En France, une plante médicinale et un alcool sulfureux

En France, l’armoise commune (Artemisia Vulgaris) ressemble beaucoup à l’ambroisie, prenant la forme de petits buissons odorants, qui fleurissent en fin d’été. Ses propriétés étaient connues des gaulois, utilisée pour soulager la fatigue, les problèmes gastriques, des tensions musculaires ou les règles douloureuses.

Au grès des époques et des régions, ses nombreux surnoms (ceinture de Saint-Jean, herbe aux cent goûts, herbe, herbe de feu…) témoignent de sa constante utilisation par la médecine populaire mais aussi en cuisine, notamment pour parfumer et attendrir les viandes. 

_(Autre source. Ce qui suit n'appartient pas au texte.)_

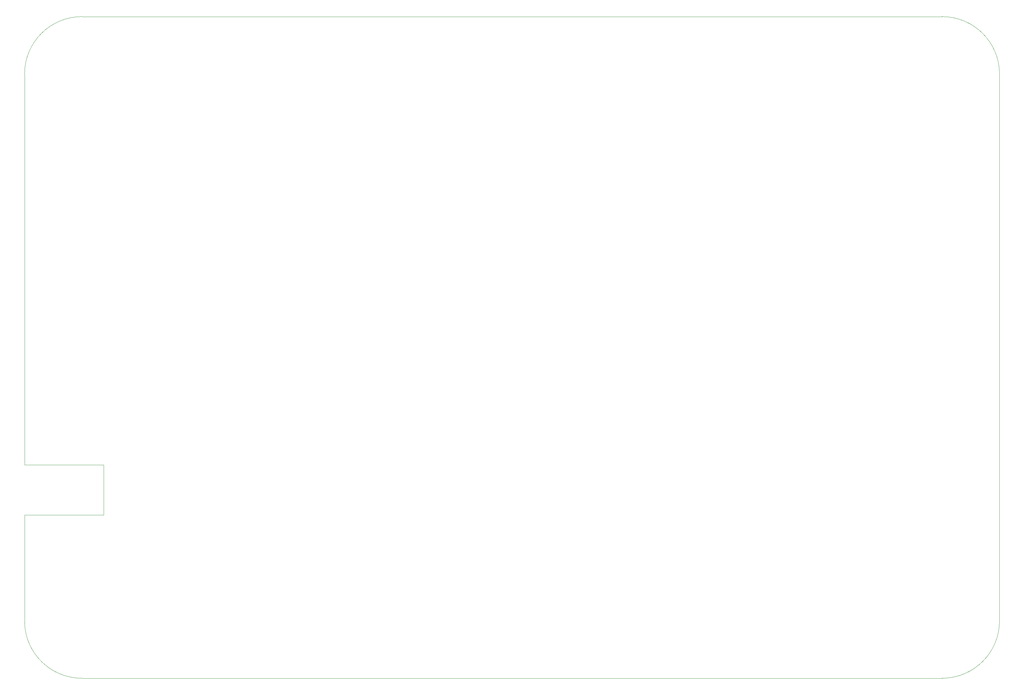
<source format=gbr>
%TF.GenerationSoftware,KiCad,Pcbnew,8.0.4*%
%TF.CreationDate,2024-08-25T10:48:18+09:00*%
%TF.ProjectId,StickLess,53746963-6b4c-4657-9373-2e6b69636164,rev?*%
%TF.SameCoordinates,Original*%
%TF.FileFunction,Profile,NP*%
%FSLAX46Y46*%
G04 Gerber Fmt 4.6, Leading zero omitted, Abs format (unit mm)*
G04 Created by KiCad (PCBNEW 8.0.4) date 2024-08-25 10:48:18*
%MOMM*%
%LPD*%
G01*
G04 APERTURE LIST*
%TA.AperFunction,Profile*%
%ADD10C,0.100000*%
%TD*%
G04 APERTURE END LIST*
D10*
X0Y-139000000D02*
X1Y-169000000D01*
X271500000Y-168500000D02*
G75*
G02*
X255500000Y-184500000I-16000000J0D01*
G01*
X271500000Y-16000000D02*
X271500000Y-168500000D01*
X0Y-125000000D02*
X22000000Y-125000000D01*
X0Y-16000000D02*
G75*
G02*
X16000000Y0I16000002J-2D01*
G01*
X22000000Y-139000000D02*
X0Y-139000000D01*
X255500000Y0D02*
G75*
G02*
X271500000Y-16000000I0J-16000000D01*
G01*
X0Y-125000000D02*
X0Y-16000000D01*
X16000000Y0D02*
X255500000Y0D01*
X16000000Y-184507810D02*
G75*
G02*
X1Y-169000000I0J16007810D01*
G01*
X16000000Y-184500000D02*
X255500000Y-184500000D01*
X22000000Y-125000000D02*
X22000000Y-139000000D01*
M02*

</source>
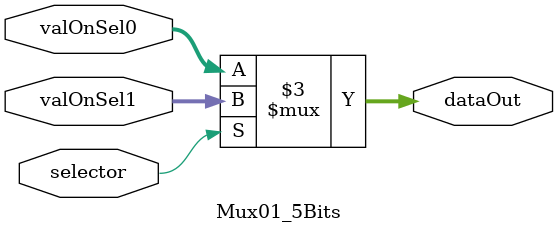
<source format=v>
`timescale 1ns/1ns
/* El primer input es el que se devuelve si el 
selector tienen 1'b1 de valor */
module Mux01_5Bits (
    input [4:0] valOnSel0, 
    input [4:0] valOnSel1, 
    input selector,
    output reg [4:0]dataOut
);

    always @(selector) begin
        dataOut <= selector == 1'b1 
                    ? valOnSel1
                    : valOnSel0;
    end
endmodule //Mux01
</source>
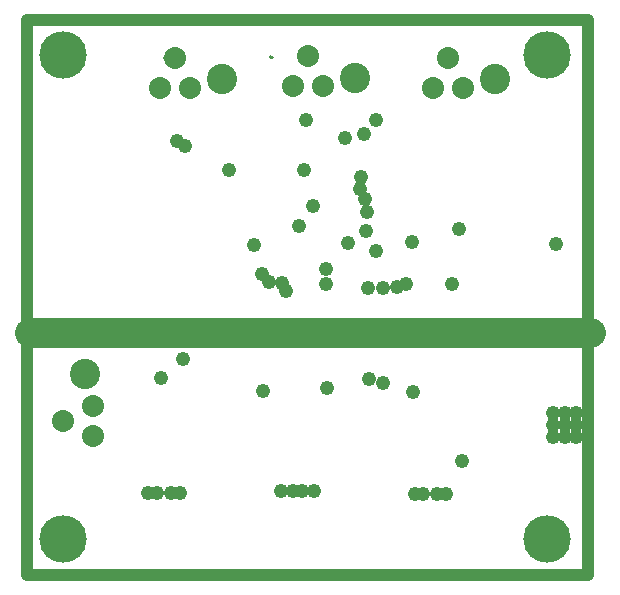
<source format=gbr>
%TF.GenerationSoftware,Altium Limited,Altium Designer,22.10.1 (41)*%
G04 Layer_Physical_Order=3*
G04 Layer_Color=128*
%FSLAX45Y45*%
%MOMM*%
%TF.SameCoordinates,087233EE-98F5-4CDC-9370-A7D44EC71BE6*%
%TF.FilePolarity,Negative*%
%TF.FileFunction,Copper,L3,Inr,Plane*%
%TF.Part,Single*%
G01*
G75*
%TA.AperFunction,NonConductor*%
%ADD45C,2.50000*%
%ADD46C,1.01600*%
%ADD47C,0.25400*%
%TA.AperFunction,WasherPad*%
%ADD48C,4.01600*%
%TA.AperFunction,ComponentPad*%
%ADD49C,1.86600*%
%ADD50C,2.56600*%
%TA.AperFunction,ViaPad*%
%ADD51C,1.21600*%
D45*
X20000Y2349999D02*
X4770000Y2350000D01*
D46*
X0Y300000D02*
Y5000000D01*
X4750000D01*
Y300000D02*
Y5000000D01*
X0Y300000D02*
X4750000D01*
D47*
X2060000Y4684000D02*
X2077000D01*
X2060000D02*
Y4690000D01*
X1160000Y4674000D02*
X1221000D01*
X1160000D02*
Y4680000D01*
D48*
X4400000Y4700000D02*
D03*
X300000Y600000D02*
D03*
X4400000D02*
D03*
X300000Y4700000D02*
D03*
D49*
X3690000Y4420000D02*
D03*
X3563000Y4674000D02*
D03*
X3436000Y4420000D02*
D03*
X560000Y1730000D02*
D03*
X306000Y1603000D02*
D03*
X560000Y1476000D02*
D03*
X2507000Y4436000D02*
D03*
X2380000Y4690000D02*
D03*
X2253000Y4436000D02*
D03*
X1380000Y4420000D02*
D03*
X1253000Y4674000D02*
D03*
X1126000Y4420000D02*
D03*
D50*
X3957000Y4494000D02*
D03*
X486000Y1997000D02*
D03*
X2774000Y4510000D02*
D03*
X1647000Y4494000D02*
D03*
D51*
X3680000Y1260000D02*
D03*
X2540000Y1880000D02*
D03*
X2890000Y1960000D02*
D03*
X2000000Y1860000D02*
D03*
X1130000Y1970000D02*
D03*
X3270000Y1850000D02*
D03*
X3010000Y1922500D02*
D03*
X3600000Y2760000D02*
D03*
X4480000Y3100000D02*
D03*
X3260000Y3120000D02*
D03*
X1340000Y3930000D02*
D03*
X1270000Y3970000D02*
D03*
X1710000Y3730000D02*
D03*
X3470000Y980000D02*
D03*
X3550000D02*
D03*
X3350000D02*
D03*
X3280000D02*
D03*
X1220000Y990000D02*
D03*
X2430000Y1012500D02*
D03*
X2150000D02*
D03*
X2250000D02*
D03*
X4550000Y1570000D02*
D03*
X2330000Y1012500D02*
D03*
X1020000Y990000D02*
D03*
X1100000D02*
D03*
X1290000D02*
D03*
X2530000Y2760000D02*
D03*
X2529768Y2892500D02*
D03*
X2360000Y4150000D02*
D03*
X2189996Y2699995D02*
D03*
X2950000Y4147500D02*
D03*
X2850000Y4030000D02*
D03*
X2420000Y3420000D02*
D03*
X2720000Y3110000D02*
D03*
X3010000Y2730000D02*
D03*
X1320000Y2130000D02*
D03*
X2889625Y2732500D02*
D03*
X3210000Y2760000D02*
D03*
X3130000Y2740000D02*
D03*
X2156973Y2766973D02*
D03*
X1989996Y2849994D02*
D03*
X2300000Y3250000D02*
D03*
X2690000Y4000000D02*
D03*
X2340000Y3730000D02*
D03*
X2870000Y3210000D02*
D03*
X2950000Y3040000D02*
D03*
X2830000Y3670000D02*
D03*
X2860000Y3480000D02*
D03*
X2820000Y3570000D02*
D03*
X3660000Y3230000D02*
D03*
X1920000Y3090000D02*
D03*
X2050000Y2780000D02*
D03*
X2880000Y3370000D02*
D03*
X4450000Y1470000D02*
D03*
Y1570000D02*
D03*
Y1670000D02*
D03*
X4550000D02*
D03*
Y1470000D02*
D03*
X4650000D02*
D03*
Y1570000D02*
D03*
Y1670000D02*
D03*
%TF.MD5,335f23d70eb7bd2dac5e56a30e539a74*%
M02*

</source>
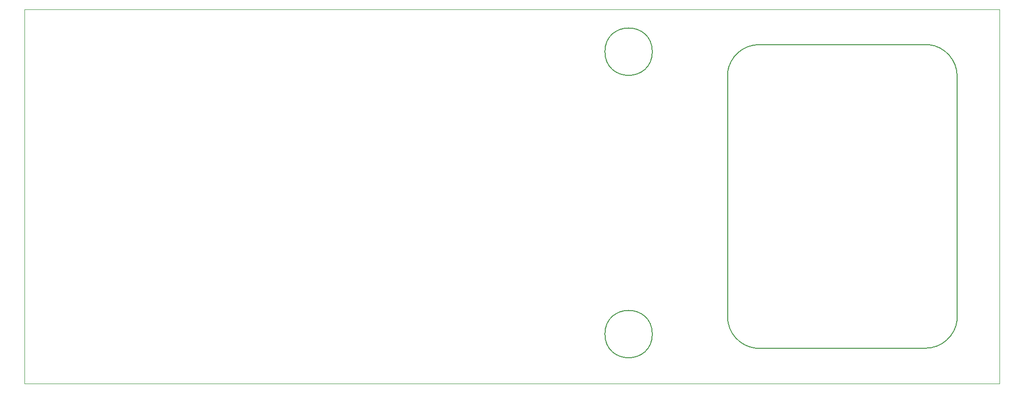
<source format=gko>
G04 Layer: BoardOutlineLayer*
G04 EasyEDA v6.5.39, 2024-01-06 15:16:36*
G04 d67026258dc9402a94cee8dd9b3bc9af,24315905b9734375b2ccc5c6aeea7757,10*
G04 Gerber Generator version 0.2*
G04 Scale: 100 percent, Rotated: No, Reflected: No *
G04 Dimensions in inches *
G04 leading zeros omitted , absolute positions ,3 integer and 6 decimal *
%FSLAX36Y36*%
%MOIN*%

%ADD10C,0.0050*%
%ADD11C,0.0020*%
D10*
X4975000Y2200000D02*
G01*
X4975000Y475000D01*
X5175000Y250000D02*
G01*
X6375000Y250000D01*
X6600000Y450000D02*
G01*
X6600000Y2175000D01*
X6400000Y2400000D02*
G01*
X5200000Y2400000D01*
D11*
X0Y0D02*
G01*
X0Y45700D01*
X0Y2650000D01*
X6900000Y2650000D01*
X6900000Y0D01*
X25000Y0D01*
X25000Y0D02*
G01*
X0Y0D01*
D10*
G75*
G01
X4442710Y2350000D02*
G03X4442710Y2350000I-167710J0D01*
G75*
G01
X4442710Y350000D02*
G03X4442710Y350000I-167710J0D01*
G75*
G01*
X5200000Y2400000D02*
G03*
X4975000Y2200000I-842J-225615D01*
G75*
G01*
X6600000Y2175000D02*
G03*
X6400000Y2400000I-225615J842D01*
G75*
G01*
X6375000Y250000D02*
G03*
X6600000Y450000I842J225615D01*
G75*
G01*
X4975000Y475000D02*
G03*
X5175000Y250000I225615J-842D01*

%LPD*%
M02*

</source>
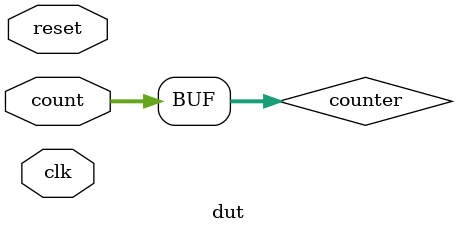
<source format=sv>
module dut(
    input logic clk,
    input logic reset,
    input logic [3:0] count
);

logic [3:0] counter;

initial begin 
    $dumpfile("dump.vcd");
    $dumpvars(1,dut);
end 

always_ff @(posedge clk) begin
    if(reset) begin
        counter <= 0;
    end else begin  
        counter <= counter + 1;  
    end     
end
assign count = counter;

endmodule
</source>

Facile à planter ou à trouver à l’état sauvage, on profitera du printemps pour cueillir de jeunes pousses d’armoises et parfumer salades et omelettes. En fin d’été, on ramassera et séchera ses feuilles pour en faire des infusions. Attention toutefois, si elle possède de nombreuses vertus, l’artemisia peut aussi se révéler toxique à forte dose, aussi nous garderons nous des cures prolongées et prendrons garde aux contre-indications (femmes enceintes notamment). 

Notons d’ailleurs que c’est de la distillation d’une autre variété d’armoise, l’Artemisia absinthium, qu’est tirée l’absinthe, alcool redoutable et longtemps interdit en France. “La juste mesure”, nous disaient déjà les grecs.